About this exercise: From the first line to the last, print the records exactly, leaving out the pictures.

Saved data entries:
# # # # # # #

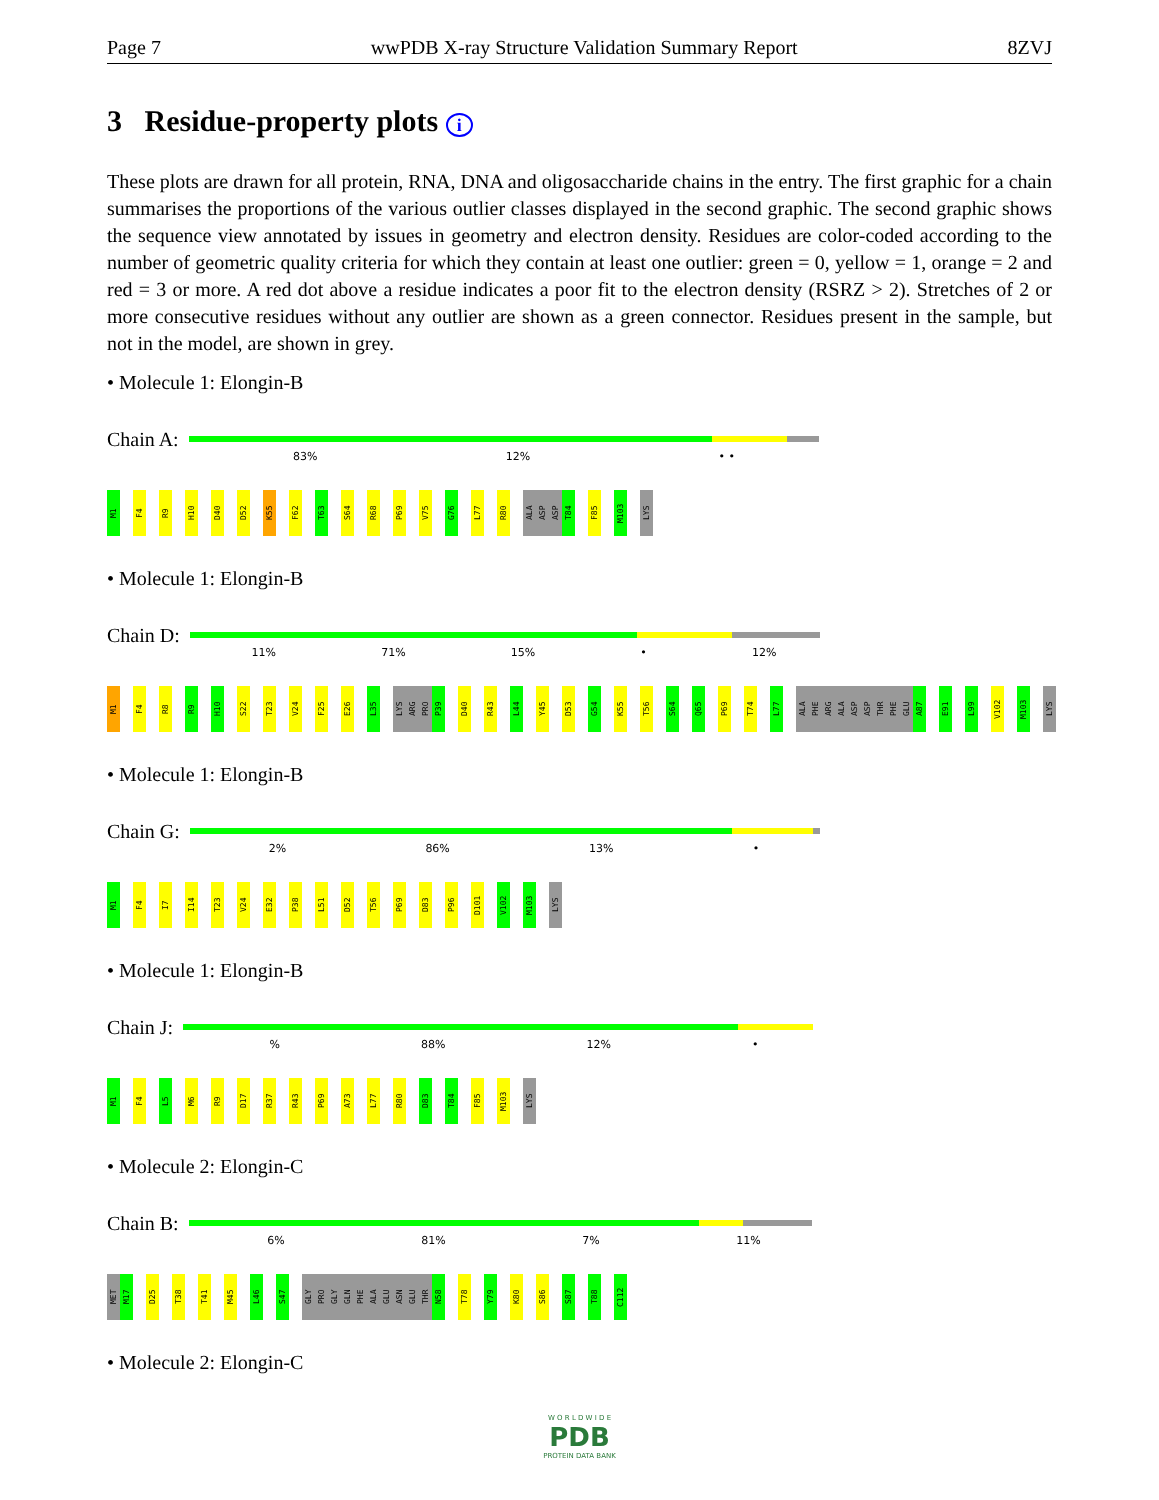Page 7 wwPDB X-ray Structure Validation Summary Report 8ZVJ
3 Residue-property plots i
These plots are drawn for all protein, RNA, DNA and oligosaccharide chains in the entry. The first graphic for a chain summarises the proportions of the various outlier classes displayed in the second graphic. The second graphic shows the sequence view annotated by issues in geometry and electron density. Residues are color-coded according to the number of geometric quality criteria for which they contain at least one outlier: green = 0, yellow = 1, orange = 2 and red = 3 or more. A red dot above a residue indicates a poor fit to the electron density (RSRZ > 2). Stretches of 2 or more consecutive residues without any outlier are shown as a green connector. Residues present in the sample, but not in the model, are shown in grey.
• Molecule 1: Elongin-B
Chain A:
83% 12% • •
M1 F4 R9 H10 D40 D52 K55 F62 T63 S64 R68 P69 V75 G76 L77 R80 ALA ASP ASP T84 F85 M103 LYS
• Molecule 1: Elongin-B
Chain D:
11% 71% 15% • 12%
M1 F4 R8 R9 H10 S22 T23 V24 F25 E26 L35 LYS ARG PRO P39 D40 R43 L44 Y45 D53 G54 K55 T56 S64 Q65 P69 T74 L77 ALA PHE ARG ALA ASP ASP THR PHE GLU A87 E91 L99 V102 M103 LYS
• Molecule 1: Elongin-B
Chain G:
2% 86% 13% •
M1 F4 I7 I14 T23 V24 E32 P38 L51 D52 T56 P69 D83 P96 D101 V102 M103 LYS
• Molecule 1: Elongin-B
Chain J:
% 88% 12% •
M1 F4 L5 M6 R9 D17 R37 R43 P69 A73 L77 R80 D83 T84 F85 M103 LYS
• Molecule 2: Elongin-C
Chain B:
6% 81% 7% 11%
MET M17 D25 T38 T41 M45 L46 S47 GLY PRO GLY GLN PHE ALA GLU ASN GLU THR N58 T78 Y79 K80 S86 S87 T88 C112
• Molecule 2: Elongin-C
W O R L D W I D E
PDB
PROTEIN DATA BANK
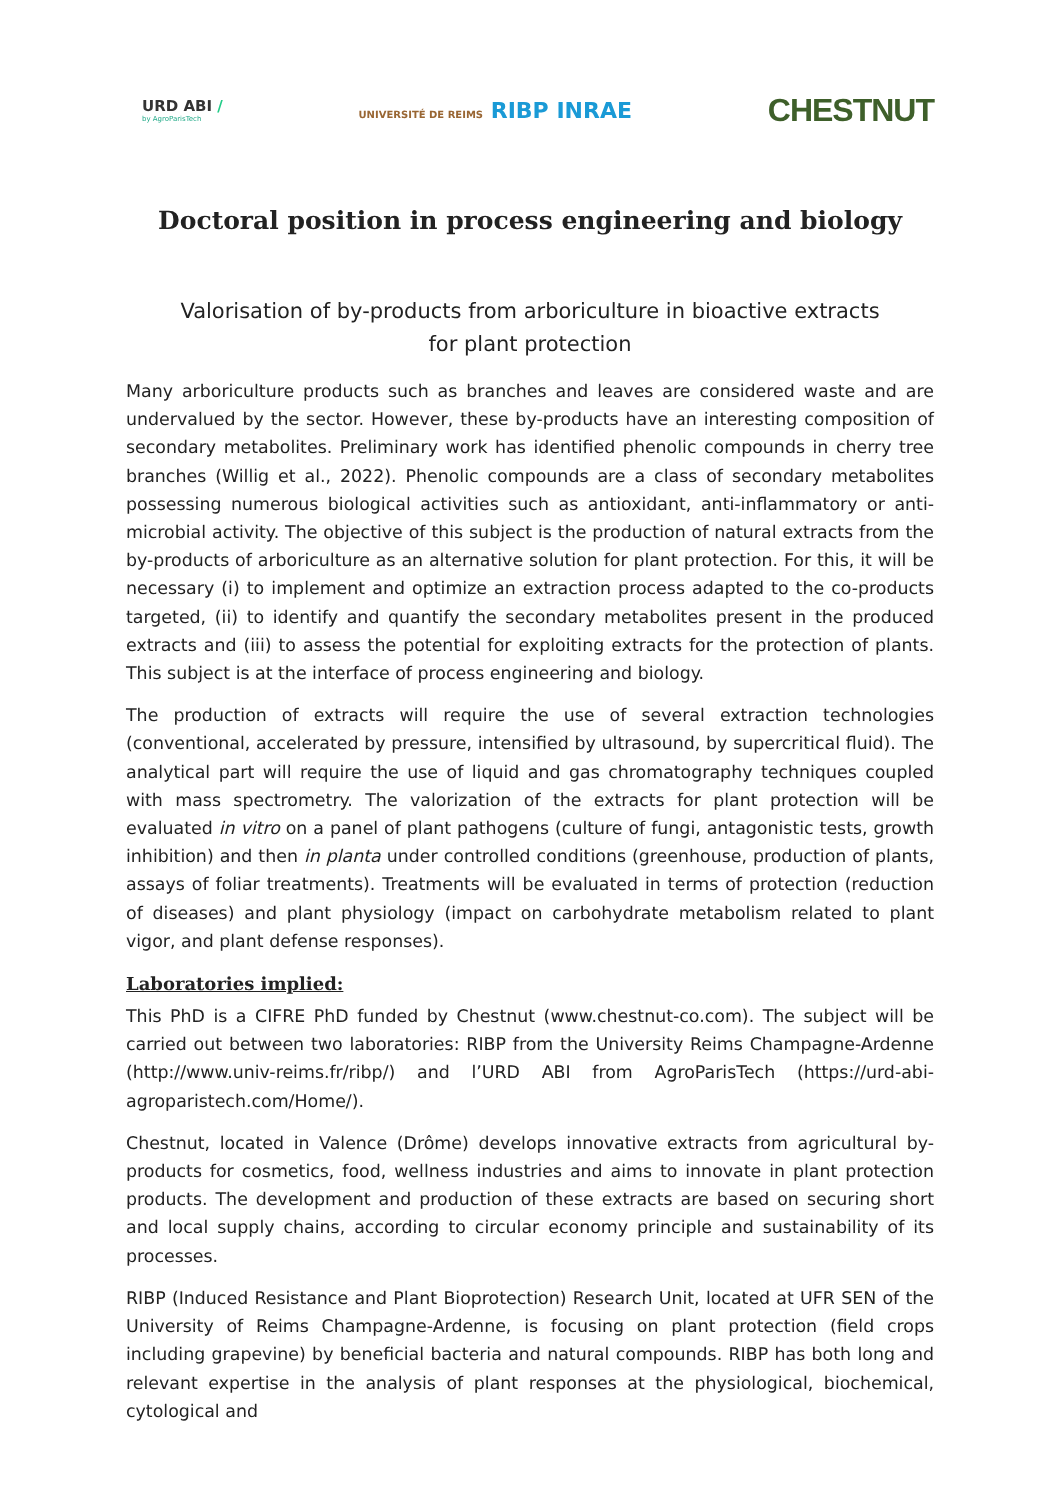URD ABI /
by AgroParisTech
UNIVERSITÉ DE REIMS RIBP INRAE
CHESTNUT
Doctoral position in process engineering and biology
Valorisation of by-products from arboriculture in bioactive extracts
for plant protection
Many arboriculture products such as branches and leaves are considered waste and are undervalued by the sector. However, these by-products have an interesting composition of secondary metabolites. Preliminary work has identified phenolic compounds in cherry tree branches (Willig et al., 2022). Phenolic compounds are a class of secondary metabolites possessing numerous biological activities such as antioxidant, anti-inflammatory or anti-microbial activity. The objective of this subject is the production of natural extracts from the by-products of arboriculture as an alternative solution for plant protection. For this, it will be necessary (i) to implement and optimize an extraction process adapted to the co-products targeted, (ii) to identify and quantify the secondary metabolites present in the produced extracts and (iii) to assess the potential for exploiting extracts for the protection of plants. This subject is at the interface of process engineering and biology.
The production of extracts will require the use of several extraction technologies (conventional, accelerated by pressure, intensified by ultrasound, by supercritical fluid). The analytical part will require the use of liquid and gas chromatography techniques coupled with mass spectrometry. The valorization of the extracts for plant protection will be evaluated in vitro on a panel of plant pathogens (culture of fungi, antagonistic tests, growth inhibition) and then in planta under controlled conditions (greenhouse, production of plants, assays of foliar treatments). Treatments will be evaluated in terms of protection (reduction of diseases) and plant physiology (impact on carbohydrate metabolism related to plant vigor, and plant defense responses).
Laboratories implied:
This PhD is a CIFRE PhD funded by Chestnut (www.chestnut-co.com). The subject will be carried out between two laboratories: RIBP from the University Reims Champagne-Ardenne (http://www.univ-reims.fr/ribp/) and l’URD ABI from AgroParisTech (https://urd-abi-agroparistech.com/Home/).
Chestnut, located in Valence (Drôme) develops innovative extracts from agricultural by-products for cosmetics, food, wellness industries and aims to innovate in plant protection products. The development and production of these extracts are based on securing short and local supply chains, according to circular economy principle and sustainability of its processes.
RIBP (Induced Resistance and Plant Bioprotection) Research Unit, located at UFR SEN of the University of Reims Champagne-Ardenne, is focusing on plant protection (field crops including grapevine) by beneficial bacteria and natural compounds. RIBP has both long and relevant expertise in the analysis of plant responses at the physiological, biochemical, cytological and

# # # # # # #

Response to this exercise:
Page 7 wwPDB X-ray Structure Validation Summary Report 8ZVJ
3 Residue-property plots i
These plots are drawn for all protein, RNA, DNA and oligosaccharide chains in the entry. The first graphic for a chain summarises the proportions of the various outlier classes displayed in the second graphic. The second graphic shows the sequence view annotated by issues in geometry and electron density. Residues are color-coded according to the number of geometric quality criteria for which they contain at least one outlier: green = 0, yellow = 1, orange = 2 and red = 3 or more. A red dot above a residue indicates a poor fit to the electron density (RSRZ > 2). Stretches of 2 or more consecutive residues without any outlier are shown as a green connector. Residues present in the sample, but not in the model, are shown in grey.
• Molecule 1: Elongin-B
Chain A:
83% 12% • •
M1 F4 R9 H10 D40 D52 K55 F62 T63 S64 R68 P69 V75 G76 L77 R80 ALA ASP ASP T84 F85 M103 LYS
• Molecule 1: Elongin-B
Chain D:
11% 71% 15% • 12%
M1 F4 R8 R9 H10 S22 T23 V24 F25 E26 L35 LYS ARG PRO P39 D40 R43 L44 Y45 D53 G54 K55 T56 S64 Q65 P69 T74 L77 ALA PHE ARG ALA ASP ASP THR PHE GLU A87 E91 L99 V102 M103 LYS
• Molecule 1: Elongin-B
Chain G:
2% 86% 13% •
M1 F4 I7 I14 T23 V24 E32 P38 L51 D52 T56 P69 D83 P96 D101 V102 M103 LYS
• Molecule 1: Elongin-B
Chain J:
% 88% 12% •
M1 F4 L5 M6 R9 D17 R37 R43 P69 A73 L77 R80 D83 T84 F85 M103 LYS
• Molecule 2: Elongin-C
Chain B:
6% 81% 7% 11%
MET M17 D25 T38 T41 M45 L46 S47 GLY PRO GLY GLN PHE ALA GLU ASN GLU THR N58 T78 Y79 K80 S86 S87 T88 C112
• Molecule 2: Elongin-C
W O R L D W I D E
PDB
PROTEIN DATA BANK
URD ABI /
by AgroParisTech
UNIVERSITÉ DE REIMS RIBP INRAE
CHESTNUT
Doctoral position in process engineering and biology
Valorisation of by-products from arboriculture in bioactive extracts
for plant protection
Many arboriculture products such as branches and leaves are considered waste and are undervalued by the sector. However, these by-products have an interesting composition of secondary metabolites. Preliminary work has identified phenolic compounds in cherry tree branches (Willig et al., 2022). Phenolic compounds are a class of secondary metabolites possessing numerous biological activities such as antioxidant, anti-inflammatory or anti-microbial activity. The objective of this subject is the production of natural extracts from the by-products of arboriculture as an alternative solution for plant protection. For this, it will be necessary (i) to implement and optimize an extraction process adapted to the co-products targeted, (ii) to identify and quantify the secondary metabolites present in the produced extracts and (iii) to assess the potential for exploiting extracts for the protection of plants. This subject is at the interface of process engineering and biology.
The production of extracts will require the use of several extraction technologies (conventional, accelerated by pressure, intensified by ultrasound, by supercritical fluid). The analytical part will require the use of liquid and gas chromatography techniques coupled with mass spectrometry. The valorization of the extracts for plant protection will be evaluated in vitro on a panel of plant pathogens (culture of fungi, antagonistic tests, growth inhibition) and then in planta under controlled conditions (greenhouse, production of plants, assays of foliar treatments). Treatments will be evaluated in terms of protection (reduction of diseases) and plant physiology (impact on carbohydrate metabolism related to plant vigor, and plant defense responses).
Laboratories implied:
This PhD is a CIFRE PhD funded by Chestnut (www.chestnut-co.com). The subject will be carried out between two laboratories: RIBP from the University Reims Champagne-Ardenne (http://www.univ-reims.fr/ribp/) and l’URD ABI from AgroParisTech (https://urd-abi-agroparistech.com/Home/).
Chestnut, located in Valence (Drôme) develops innovative extracts from agricultural by-products for cosmetics, food, wellness industries and aims to innovate in plant protection products. The development and production of these extracts are based on securing short and local supply chains, according to circular economy principle and sustainability of its processes.
RIBP (Induced Resistance and Plant Bioprotection) Research Unit, located at UFR SEN of the University of Reims Champagne-Ardenne, is focusing on plant protection (field crops including grapevine) by beneficial bacteria and natural compounds. RIBP has both long and relevant expertise in the analysis of plant responses at the physiological, biochemical, cytological and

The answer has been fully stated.